Mild dehydration may impact physical and mental health not only because it changes the concentration of the blood flowing through all our organs and tissues, but also because these changes are registered by our brain as stress. While this stress may go unnoticed, it may, in turn, increase levels of neurotransmitters and hormones associated with stress — adrenaline (link) and cortisol (link).

Adrenaline and cortisol can tell the brain to suppress thirst and the kidneys to hold onto more water. This helped our ancestors survive dangerous situations such as temporary lack of water or having to run and hide from predators. For the healthy individual in today’s society who lets their thirst be their guide, this may lead to a vicious cycle of mild dehydration.

Why well-being includes proper hydration

Well-being practices should include hydration awareness. Drinking when thirsty can help us meet our water intake requirements at rest. However, for most of us, life includes moments of stress, working out and sweating through warmer environments such as a hot shower, sauna or just a brisk walk.

In a practical sense, we cannot avoid mild dehydration, but we can work on how quickly we recover from it. The flight-and-flight response can be induced by dehydration and blood flow is redirected away from digestive and reproductive organs and into our muscle tissues, creating tension. Being able to switch from the flight-and-flight mode and into the rest-and-digest mode promotes relaxation of our muscles and optimal blood flow throughout our body.

Optimal hydration is a journey that involves self-awareness.
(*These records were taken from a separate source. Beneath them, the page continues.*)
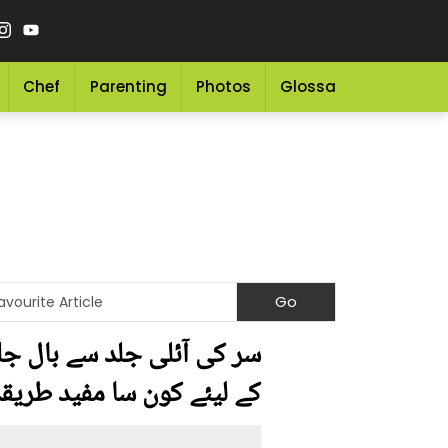
Chef
Parenting
Photos
Glossary
Grocery 
سر کی آئلی جلد سے بال جل
کے لیئے کون سا مفید طریقہ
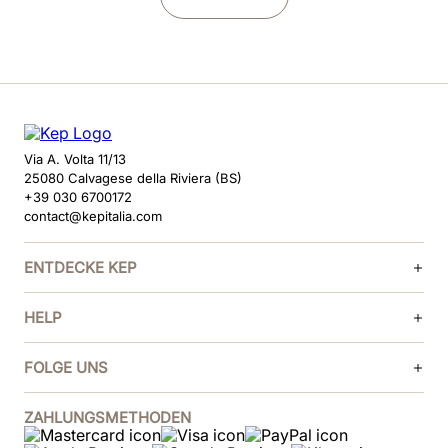
Via A. Volta 11/13
25080 Calvagese della Riviera (BS)
+39 030 6700172
contact@kepitalia.com
ENTDECKE KEP
HELP
FOLGE UNS
ZAHLUNGSMETHODEN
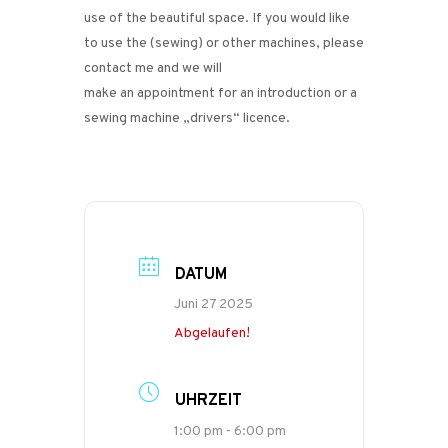
use of the beautiful space. If you would like
to use the (sewing) or other machines, please
contact me and we will
make an appointment for an introduction or a
sewing machine „drivers“ licence.
DATUM
Juni 27 2025
Abgelaufen!
UHRZEIT
1:00 pm - 6:00 pm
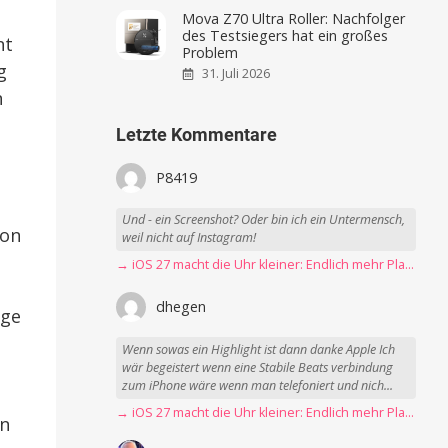
Mova Z70 Ultra Roller: Nachfolger
des Testsiegers hat ein großes
nt
Problem
g
31. Juli 2026
n
Letzte Kommentare
P8419
Und - ein Screenshot? Oder bin ich ein Untermensch,
son
weil nicht auf Instagram!
→ iOS 27 macht die Uhr kleiner: Endlich mehr Platz fürs Hintergrundbild
dhegen
ige
Wenn sowas ein Highlight ist dann danke Apple Ich
wär begeistert wenn eine Stabile Beats verbindung
zum iPhone wäre wenn man telefoniert und nich...
→ iOS 27 macht die Uhr kleiner: Endlich mehr Platz fürs Hintergrundbild
en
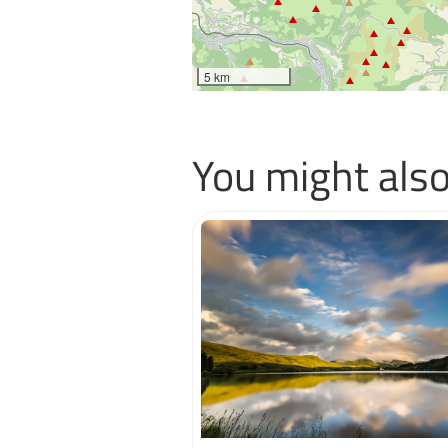
5 km
You might also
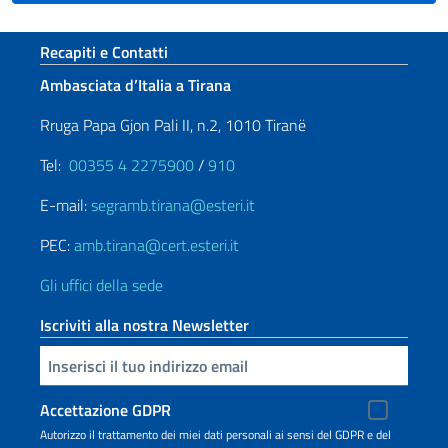
Sezione footer
Recapiti e Contatti
Ambasciata d’Italia a Tirana
Rruga Papa Gjon Pali II, n.2, 1010 Tiranë
Tel:
00355 4 2275900
/
910
E-mail:
segramb.tirana@esteri.it
PEC:
amb.tirana@cert.esteri.it
Gli uffici della sede
Iscriviti alla nostra Newsletter
Inserisci la tua email
Accettazione GDPR
Autorizzo il trattamento dei miei dati personali ai sensi del GDPR e del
Tap into your mind-body connection in moments of rest and follow your thirst. With time, you will improve the communication between your body and mind and notice even the slightest sign of thirst that can help you maintain optimal hydration. Think about one situation in your daily life that you now know may cause mild dehydration — longer periods of walking or exercising. Set a reminder to drink slightly more water than usual around the time this situation will occur next. When you take a sip of water, close your eyes, take a deep breath and exhale. Trust that you will now provide your body with the water it needs and trust that your body will maintain your internal environment in optimal balance.

Points to consider:

  • 20% of our daily water intake comes from water-rich fruits and vegetables like berries, melons, cucumber, leafy greens, bell peppers and squashes (link). Feel free to adjust the amount of water you drink according to how many portions of these foods you eat.
  • If you happen to breathe through your mouth during sleep, you tend to lose more water. You may benefit from increasing your morning water intake.
  • While most suspect caffeine leads to dehydration, research observed it may act as a mild diuretic (link), but does not seem to impact average hydration levels (link).